The tiller on Tosca was rough-hewn piece of sawn ash, tough and springy. Where it fit in your hand it was about as big around as a teacup.The William Atkin ketch was built in 1937, and I liked to believe our tiller was the very same one she was born with—that this was the last piece of timber the builder had shaped, carefully hewn from a tree he had known as a boy, endowed with hidden magic.
It hadn’t always been varnished. The grain where you gripped it was worn smooth by so many hands. One year, I stripped down the old varnish. Looking closely, I could see what looked like finger-shaped depressions left by hands that had come before mine.
Years later, long after I’d sold the boat that had carried my partner and I across the Pacific, I was on a trip to New York City, and in one of those flashes that exposes the quirks of memory, I thought of the tiller again. There in the soft paws of Patience, one of the New York Public Library’s two guardian lions (the other is Fortitude), I found traces of countless caresses, fingerprints in stone, and realized that embarking upon a voyage—a proper voyage, one that is undertaken for all the right reasons—is not unlike sculpting marble: at once a carving-out and a filling-in. And I suppose that is why I’ll always favor a tiller over a wheel. Like the sculptors favorite chisel, it is a tool far better suited for the art of sail.

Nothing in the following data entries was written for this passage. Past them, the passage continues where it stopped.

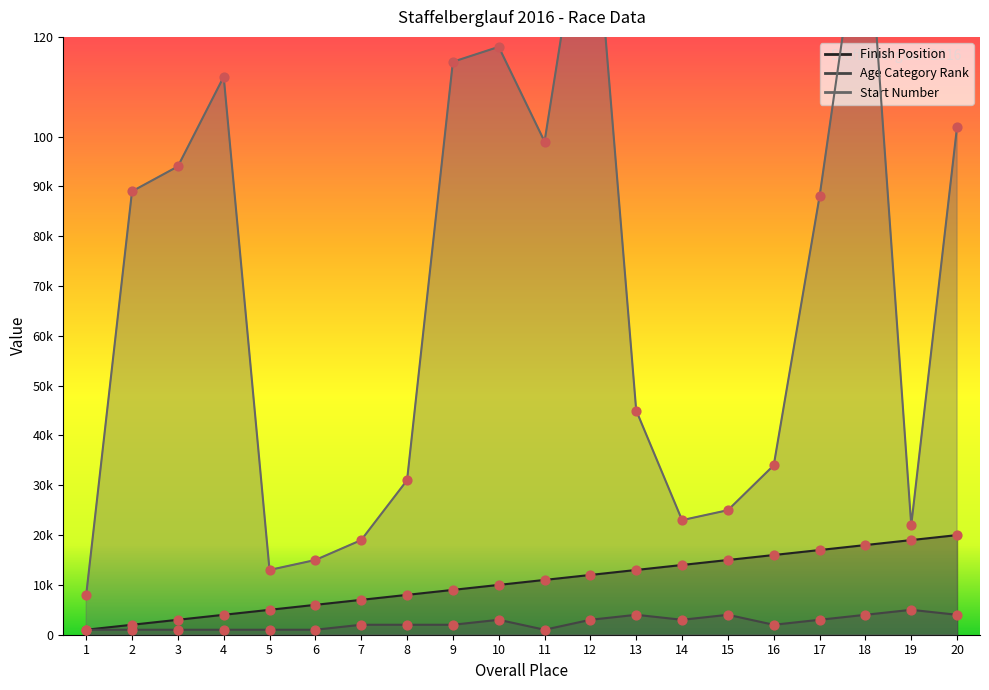

What are all the series names shown in the legend?

Finish Position, Age Category Rank, Start Number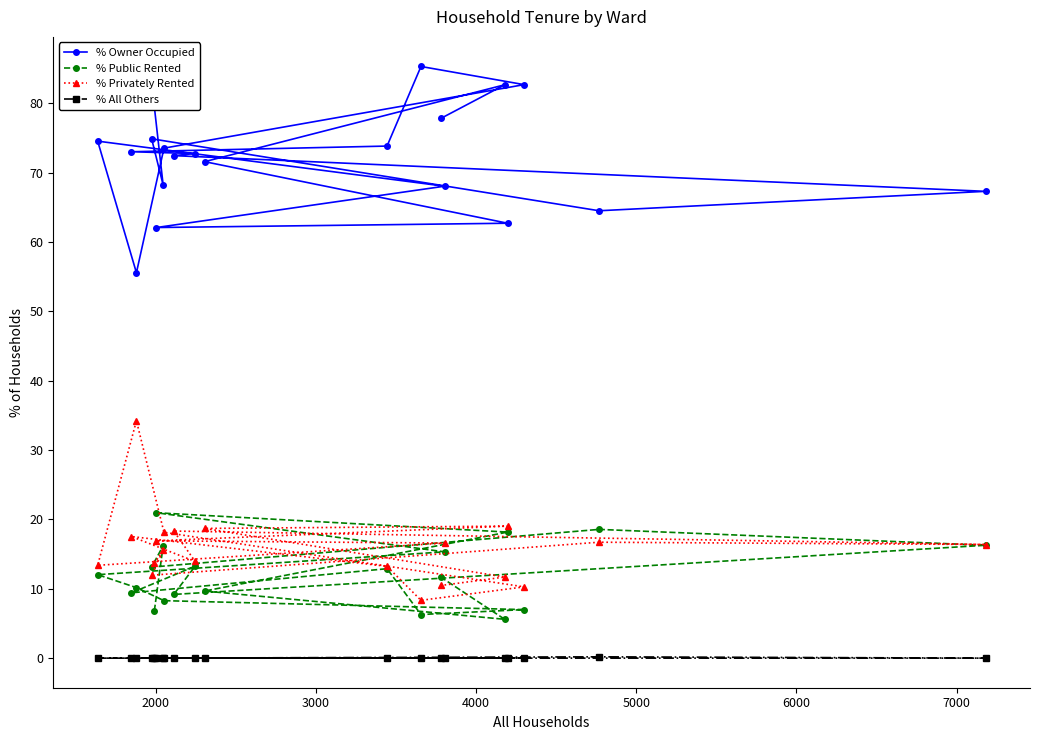

Reading left to right, transcribe all the data shown in this chart.

% Owner Occupied: 79.5	68.2	74.9	64.5	67.3	72.5	72.8	73.0	73.9	85.3	82.7	73.6	55.6	74.6	68.1	62.1	62.7	71.6	82.7	77.9
% Public Rented: 6.8	16.2	13.1	18.6	16.3	9.2	13.3	9.4	12.9	6.3	7.0	8.3	10.2	12.0	15.3	21.0	18.2	9.7	5.6	11.7
% Privately Rented: 13.7	15.6	12.0	16.7	16.4	18.3	13.9	17.5	13.2	8.3	10.3	18.1	34.2	13.4	16.6	16.9	19.0	18.7	11.7	10.5
% All Others: 0.0	0.0	0.0	0.2	0.0	0.0	0.0	0.0	0.0	0.0	0.0	0.0	0.0	0.0	0.0	0.0	0.0	0.0	0.0	0.0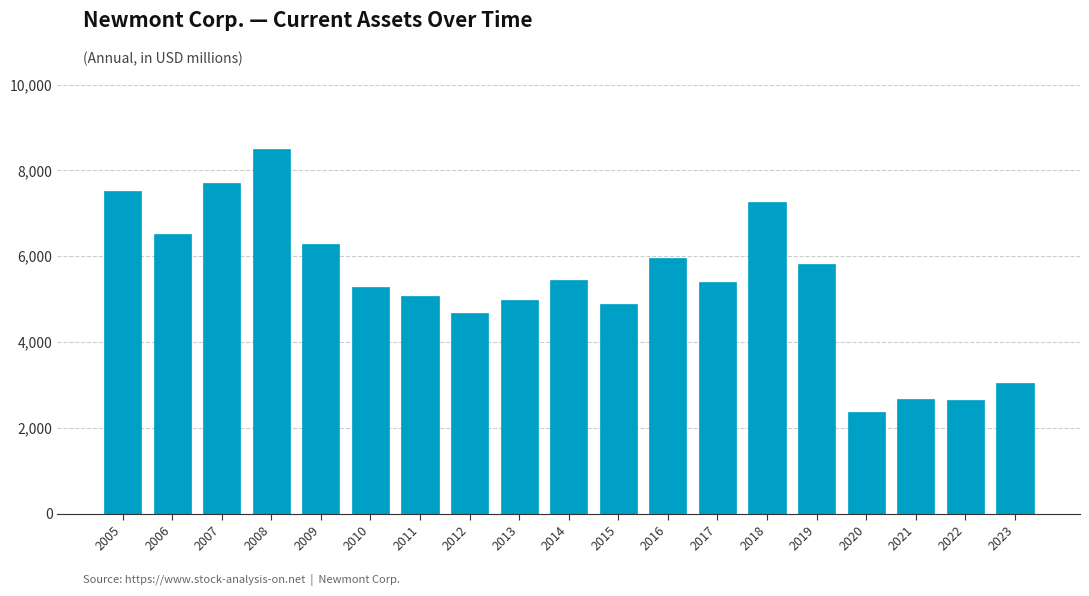

What is the value of the 16th bar from the left?

2361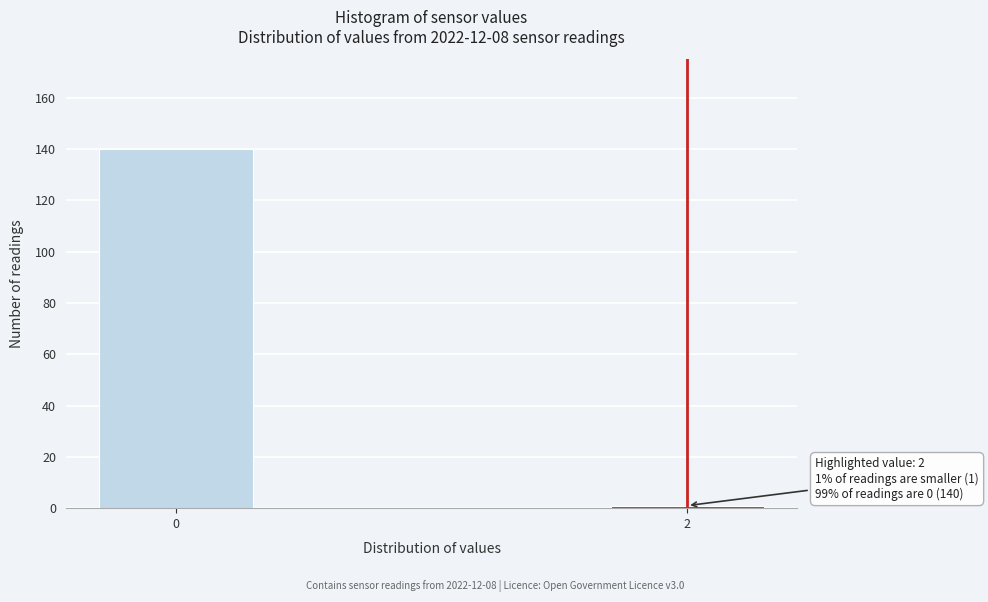

Reading left to right, extract all data points from this chart.

140	1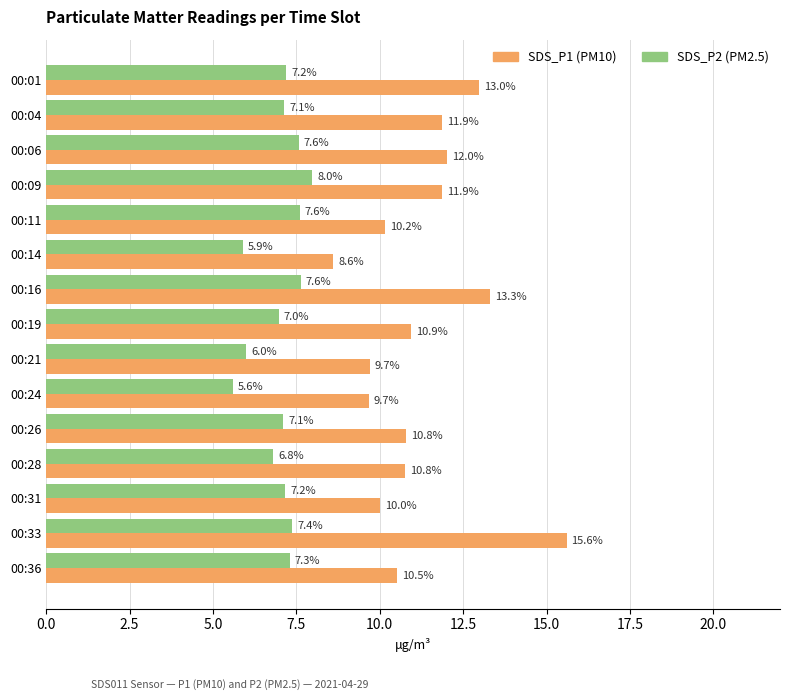

What is the minimum value shown in the chart?

5.6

Tosca’s boats barn-door rudder had the hydrodynamics of a dumpster lid, but with a little effort the sails could be trimmed so that the helm sweetly balanced. In most conditions, when there was only a moderate sea for her to contend with, I could set my $1.69 autopilot—a single length of bungie cord, about two feet long, with a loop at one end, and figure-eight knots at intervals of four to six inches starting on the opposite side. The seaway, point of sail, or wind speed would determine which knot to use to apply the required tension.
A similar system worked with the Aries windvane. On the bottom of the tiller was a simple bronze chain hook. A small length of chain connected the two steering lines. To adjust the steering lines you would move the chain one link in either direction as needed. In the tradewinds, we could sail for days without touching a link.
But these practical conveniences are peanuts compared to the real payoff of having a tiller. I remember that even when the self-steering vane was holding a course far better than I could do, the temptation to feel Tosca respond to my touch, (and my touch respond to her motion) was irresistible. The real test came at night—for we had no wind instruments—when we steered by the wind on the back of our necks and the motion of the sea. It was then, sailing almost blind on a moonless night, that I recognized how intuitive my helming had become.
In plainest technical terms the tiller gives us corrective feedback, an opportunity to learn from our mistakes far quicker than any wheel assembly can do. Both devices help us become better sailors, but the tiller just does it faster. It is, at its core, more honest about the conditions were facing—sometimes brutally so.
After thousands of corrections, countless pushes and pulls to adjust for subtle wind shifts or insistent nudges of steep following seas, our intuition takes over. Where before each subtle course change involved a conscious effort, the thought and the act become one and the same. There are few things as satisfying as looking back at your wake, and noticing how the course you’ve drawn across the surface of the ocean, appears nearly perfect, as if it, too, was drawn by natural forces independent of the hand of man. The carving out of the sea is the filling-in of the tillerman.
Tiller all the way. Amen.
My sailing experience has always been with tillers, but many years ago, mid 1960s, I was in the US Navy stationed on a destroyer, built during WW-2. I stood many wheel watches and learned to feel what the ship was doing and compensating became automatic. I would feel the stern start to lift in a following sea and without thinking would turn the wheel to keep her on course. My duty station during special sea detail (leaving and entering port, refueling and replenishing at sea) and when we were at general quarters was helmsman. Your article triggered the memories, and I can still feel the Philip’s response to my steering. Thanks for the memories!
The only good varnish on my F-24 is the tiller. I keep it covered and perfect. I take and the attached rudder home annually for paint and tune-ups. I’ve had a wheel on other boats, but it’s not the same–I used the autopilot most of the time on those. I have tiller extensions but don’t often use them. I’d rather rest a hand on the tiller.
The only thing I like about my wheel is the fact I can mount my instruments to a rotating pod on top of the pedestal. Otherwise it is heavy stuff located in an inconvenient spot taking up tons of room in the cockpit and complicating movement, especially with tethers, harness and PFDs getting in the way. I would love to convert but, on my boat, it is going to be costly to do a properly engineered removal/replacement.
For smaller vessels ( say 35 feet or less) a tiller is the way to go IMO.